Le Tribunal de grande instance (TGI) de la Gombe a décidé de surseoir à l’affaire qui oppose la société minière Glencore au Congolais Charles Brown. Dans une audience publique tenue mardi 3 juillet 2018, une des parties au procès a demandé la surséance pour suspicion légitime des juges.
Selon l’avocat-conseil de Charles Brown, ce dernier réclame d’être rétabli dans ses droits notamment la restitution de ses parts d’actionnaire dans le groupe Bazano associé à Glencore dont il ne fait plus partie.
« Notre client Charles Brown qui est cofondateur de la société, détient dans cette société 37,5% des parts sociales. Il s’est trouvé que, conformément à la création de la société, les actionnaires de ladite société à la base immatriculée en Afrique du Sud, avaient des dispositions des clauses disant qu’une cession ne peut se faire que sur rapport d’une expertise », a expliqué Me Aubin Mabanza, avocat de Charles Brown.
Selon lui, les parts sociales de Charles Brown ont été vendues de manière frauduleuse sans expertise en violation flagrante de l’accord signé entre les parties.
« Donc actuellement il y a une autre audience au tribunal de commerce de Kolwezi qui est en suspens par rapport aux mesures conservatoires », a soutenu Me Aubin Mabanza.
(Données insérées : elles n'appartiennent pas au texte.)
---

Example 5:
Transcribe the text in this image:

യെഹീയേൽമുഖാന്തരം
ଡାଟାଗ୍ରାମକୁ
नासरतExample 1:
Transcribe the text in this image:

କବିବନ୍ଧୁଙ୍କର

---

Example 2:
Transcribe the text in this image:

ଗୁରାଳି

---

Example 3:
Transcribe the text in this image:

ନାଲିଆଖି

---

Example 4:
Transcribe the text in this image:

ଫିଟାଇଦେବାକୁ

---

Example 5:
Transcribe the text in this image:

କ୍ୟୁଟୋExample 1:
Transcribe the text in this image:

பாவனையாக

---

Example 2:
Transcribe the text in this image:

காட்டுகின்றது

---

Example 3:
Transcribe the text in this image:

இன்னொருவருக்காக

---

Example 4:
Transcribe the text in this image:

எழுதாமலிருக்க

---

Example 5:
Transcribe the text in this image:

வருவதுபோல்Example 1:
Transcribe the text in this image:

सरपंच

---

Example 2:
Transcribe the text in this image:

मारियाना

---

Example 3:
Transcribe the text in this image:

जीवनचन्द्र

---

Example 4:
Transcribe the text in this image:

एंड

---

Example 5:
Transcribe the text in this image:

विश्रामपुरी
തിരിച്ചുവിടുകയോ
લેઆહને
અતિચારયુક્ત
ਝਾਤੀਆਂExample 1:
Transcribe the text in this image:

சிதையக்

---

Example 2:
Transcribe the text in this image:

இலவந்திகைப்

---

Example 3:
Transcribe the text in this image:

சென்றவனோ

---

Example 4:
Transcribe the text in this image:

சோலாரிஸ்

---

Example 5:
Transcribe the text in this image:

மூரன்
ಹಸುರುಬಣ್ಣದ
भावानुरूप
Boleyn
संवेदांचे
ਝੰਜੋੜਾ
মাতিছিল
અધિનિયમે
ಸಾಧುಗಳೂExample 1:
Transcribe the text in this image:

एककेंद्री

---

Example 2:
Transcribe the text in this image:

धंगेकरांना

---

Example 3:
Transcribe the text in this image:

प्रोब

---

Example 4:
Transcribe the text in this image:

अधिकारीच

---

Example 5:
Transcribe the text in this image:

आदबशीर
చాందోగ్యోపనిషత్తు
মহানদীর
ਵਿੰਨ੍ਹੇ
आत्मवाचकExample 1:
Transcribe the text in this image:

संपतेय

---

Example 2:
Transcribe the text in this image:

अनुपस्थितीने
La justice congolaise devra statuer sur la question de la suspicion le 10 juillet prochain.
Dans un communiqué parvenu mardi 3 juillet 2018 à l’AFP, le conseil de Glencore a annoncé qu’il était aussi assigné par le département américain de la Justice dans le cadre d’une vaste enquête pour corruption liée à ses activités au Nigeria, au Venezuela et en République démocratique du Congo (RDC).
Glencore « a reçu une assignation datée du 2 juillet 2018 du département américain de la Justice à produire des documents et autres enregistrements en application de la loi sur les Pratiques de corruption à l’étranger et des règles de blanchiment d’argent », a indiqué le groupe dans un communiqué, renseigne l’AFP.
« Les documents demandés sont liés aux activités commerciales de Glencore au Nigeria, en République démocratique du Congo et au Venezuela de 2007 à aujourd’hui », a-t-il ajouté, sans autres précisions. Glencore a annoncé qu’il allait « examiner l’assignation et fournir d’autres informations en temps et en heure. »
Saga judiciaire de Glencore en RDC : sept milliards de dollars à payer aux associés…
Le Groupe Glencore a au moins trois dossiers judiciaires qui le traînent depuis février 2018 devant le Tribunal de commerce et la Cour Suprême de Justice. Vivement critiqué par le Magazine Cash Investigation dans une enquête-documentaire et par un rapport-enquête de Panama Pampers, non seulement pour une sorte de nébulosité et de corruption qui caractérisent ses activités minières en RDC, mais également pour la destruction de l’écosystème dans l’ex-Katanga, le géant suisse des mines et du négoce, a des démêlés avec ses coactionnaires.
C’est d’abord la Générale des Carrières et des Mines (Gecamines), ensuite l’homme d’affaires israélo-congolais Dan Gertler et enfin Charles Brown, congolais naturalisé américain.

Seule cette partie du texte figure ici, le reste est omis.